Victims a second time: First Hurricane Florence, now the government shutdown

In this Sept. 17, 2018, file photo, Bob Richling carries Iris Darden, 84, out of her flooded home in the aftermath of Hurricane Florence in Spring Lake, N.C.
In this Sept. 17, 2018, file photo, Bob Richling carries Iris Darden, 84, out of her flooded home in the aftermath of Hurricane Florence in Spring Lake, N.C. AP

Think the government shutdown is an inside-the-Beltway dispute with few real effects? Try telling that to the millions of Carolinians hammered by Hurricanes Florence and Matthew who are not getting disaster relief money because of this confrontation.

Not one, not two, but at least three pots of disaster recovery money would be flowing to North Carolina were it not for the shutdown. Without it, homes remain damaged and in harm’s way, businesses are left unrepaired and water and sewer and electrical lines that need attention are neglected.

In a rare act of bipartisanship and quickness, Congress passed a bill on Sept. 26, less than two weeks after Florence made landfall. It authorized $1.68 billion in Florence disaster relief, including $1.14 billion tentatively targeted to North Carolina.

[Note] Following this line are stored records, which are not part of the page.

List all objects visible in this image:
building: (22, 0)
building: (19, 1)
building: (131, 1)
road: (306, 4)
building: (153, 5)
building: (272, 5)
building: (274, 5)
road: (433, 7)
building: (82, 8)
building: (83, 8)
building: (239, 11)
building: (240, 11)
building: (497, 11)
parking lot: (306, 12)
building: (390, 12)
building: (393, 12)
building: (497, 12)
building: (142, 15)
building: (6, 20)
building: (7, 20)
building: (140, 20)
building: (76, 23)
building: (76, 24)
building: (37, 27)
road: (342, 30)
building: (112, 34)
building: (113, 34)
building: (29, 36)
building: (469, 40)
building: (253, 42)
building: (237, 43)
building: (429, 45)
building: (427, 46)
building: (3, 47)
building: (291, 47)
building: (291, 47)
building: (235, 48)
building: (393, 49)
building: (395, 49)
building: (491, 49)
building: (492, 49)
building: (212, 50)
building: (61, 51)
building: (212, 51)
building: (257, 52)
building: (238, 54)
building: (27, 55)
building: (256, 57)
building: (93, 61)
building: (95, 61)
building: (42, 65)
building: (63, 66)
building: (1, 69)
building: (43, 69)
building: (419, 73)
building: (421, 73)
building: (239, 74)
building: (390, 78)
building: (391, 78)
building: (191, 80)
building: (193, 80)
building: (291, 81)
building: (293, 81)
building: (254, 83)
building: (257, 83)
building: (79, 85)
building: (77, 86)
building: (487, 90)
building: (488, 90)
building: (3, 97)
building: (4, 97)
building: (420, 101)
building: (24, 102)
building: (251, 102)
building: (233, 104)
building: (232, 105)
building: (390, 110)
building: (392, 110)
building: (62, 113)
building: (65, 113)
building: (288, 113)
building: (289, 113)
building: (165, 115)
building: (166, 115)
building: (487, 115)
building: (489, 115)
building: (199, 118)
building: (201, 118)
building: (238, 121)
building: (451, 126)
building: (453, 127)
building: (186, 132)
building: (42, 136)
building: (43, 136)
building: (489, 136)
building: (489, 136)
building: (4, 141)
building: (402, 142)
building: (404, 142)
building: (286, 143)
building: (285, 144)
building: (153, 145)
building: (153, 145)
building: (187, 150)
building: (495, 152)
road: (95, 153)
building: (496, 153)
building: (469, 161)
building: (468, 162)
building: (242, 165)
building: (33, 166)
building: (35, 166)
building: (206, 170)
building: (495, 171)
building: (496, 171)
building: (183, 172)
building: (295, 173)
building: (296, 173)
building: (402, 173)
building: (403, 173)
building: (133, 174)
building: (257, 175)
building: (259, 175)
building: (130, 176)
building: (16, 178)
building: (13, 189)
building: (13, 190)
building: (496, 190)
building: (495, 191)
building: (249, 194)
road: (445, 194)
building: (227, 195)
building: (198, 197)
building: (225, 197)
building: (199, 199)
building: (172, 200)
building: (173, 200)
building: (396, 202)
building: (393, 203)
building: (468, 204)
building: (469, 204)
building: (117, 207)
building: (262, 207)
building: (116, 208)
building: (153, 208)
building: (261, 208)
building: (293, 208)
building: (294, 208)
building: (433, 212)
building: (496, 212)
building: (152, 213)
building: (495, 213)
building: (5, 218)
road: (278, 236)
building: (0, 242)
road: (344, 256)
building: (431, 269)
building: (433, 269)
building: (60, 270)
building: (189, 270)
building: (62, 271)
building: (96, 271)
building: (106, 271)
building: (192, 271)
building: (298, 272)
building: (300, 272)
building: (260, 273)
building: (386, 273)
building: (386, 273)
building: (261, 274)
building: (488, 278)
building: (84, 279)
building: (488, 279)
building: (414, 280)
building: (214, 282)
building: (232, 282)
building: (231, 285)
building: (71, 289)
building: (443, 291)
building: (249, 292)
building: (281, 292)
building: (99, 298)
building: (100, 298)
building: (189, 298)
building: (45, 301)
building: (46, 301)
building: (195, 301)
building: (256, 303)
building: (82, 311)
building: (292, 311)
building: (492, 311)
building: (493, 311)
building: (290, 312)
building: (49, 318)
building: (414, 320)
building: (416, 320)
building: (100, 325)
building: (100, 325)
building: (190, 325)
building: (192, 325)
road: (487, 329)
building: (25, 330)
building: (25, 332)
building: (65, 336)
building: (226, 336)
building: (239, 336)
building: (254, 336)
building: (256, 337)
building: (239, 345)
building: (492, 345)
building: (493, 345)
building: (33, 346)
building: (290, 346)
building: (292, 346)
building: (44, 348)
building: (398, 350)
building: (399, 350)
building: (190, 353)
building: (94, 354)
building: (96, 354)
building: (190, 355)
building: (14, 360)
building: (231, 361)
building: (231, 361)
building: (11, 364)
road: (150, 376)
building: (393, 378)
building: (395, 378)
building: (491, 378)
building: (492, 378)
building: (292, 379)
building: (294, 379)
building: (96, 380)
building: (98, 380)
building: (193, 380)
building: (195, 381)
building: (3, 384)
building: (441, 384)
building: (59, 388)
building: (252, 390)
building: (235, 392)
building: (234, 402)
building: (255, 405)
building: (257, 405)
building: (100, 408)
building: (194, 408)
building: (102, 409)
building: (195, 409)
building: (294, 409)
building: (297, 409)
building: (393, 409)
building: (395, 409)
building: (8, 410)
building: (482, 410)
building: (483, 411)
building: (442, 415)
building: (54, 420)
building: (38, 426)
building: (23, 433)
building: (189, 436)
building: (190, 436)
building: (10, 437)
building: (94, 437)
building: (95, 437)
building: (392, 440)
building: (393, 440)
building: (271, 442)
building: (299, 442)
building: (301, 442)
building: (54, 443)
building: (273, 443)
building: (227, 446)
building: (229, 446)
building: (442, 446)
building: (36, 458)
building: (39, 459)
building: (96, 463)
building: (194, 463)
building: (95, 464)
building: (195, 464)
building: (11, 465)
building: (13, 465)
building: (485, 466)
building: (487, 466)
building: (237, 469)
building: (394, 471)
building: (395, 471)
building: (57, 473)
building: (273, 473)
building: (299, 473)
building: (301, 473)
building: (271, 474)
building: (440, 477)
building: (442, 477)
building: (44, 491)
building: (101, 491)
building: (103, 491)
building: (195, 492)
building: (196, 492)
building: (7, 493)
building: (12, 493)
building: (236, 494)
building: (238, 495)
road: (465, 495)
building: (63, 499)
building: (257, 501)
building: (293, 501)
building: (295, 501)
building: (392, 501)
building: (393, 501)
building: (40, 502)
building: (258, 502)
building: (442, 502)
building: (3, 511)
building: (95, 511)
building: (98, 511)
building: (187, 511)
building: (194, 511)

Not a penny of that has made it to the state, and it won’t as long as the government is shut down. Here’s how the process works: Congress approves the spending, then the Department of Housing and Urban Development allocates specific amounts to each state based on a needs assessment. HUD then writes a Federal Register notice that spells out how the states are to use the money. Then the state writes a more detailed action plan that HUD has to approve.

One big problem: HUD is closed. The shutdown has furloughed most HUD workers, so the disaster money is frozen. Only an end to the shutdown will get it moving.

Another pot of money is similarly frozen. Last April, HUD promised North Carolina $168 million in “mitigation” money to help recover from Hurricane Matthew. That money would be used to make changes now that would minimize damage in the next big storm. It ran into bureaucratic delays and now is stalled because of the shutdown.

Now, perhaps, the biggest shutdown punch: On Wednesday, the U.S. House approved $12 billion for disaster recovery, and much of that is intended for North Carolina. The bill passed 237-187, with six Republicans joining Democrats in favor. But the legislation included a provision that would reopen parts of the government for several weeks, and one that would bar spending on a border wall. Those components make the bill dead on arrival in the Republican U.S. Senate. So those billions won’t be approved, when they almost certainly would with bipartisan support absent the shutdown. House Democrats should pass a clean disaster relief bill without shutdown provisions attached.

In the meantime, North Carolinians suffer. Gov. Roy Cooper said the state suffered some $13 billion in damage from Florence. About 47 percent of those homes damaged by Hurricane Matthew in 2016 were also damaged by Florence. More than 52,000 businesses incurred water or wind damage, and one in four N.C. households were affected. The state’s agriculture industry took a $2.4 billion hit, Cooper says.

Private insurance and federal money so far have covered only a portion of all that. The state needs help. With HUD shut down, we’re not getting it, and state officials can’t even make much progress planning for when it does arrive. President Trump and Congress need to reopen the government, and get struggling North Carolinians back on dry ground.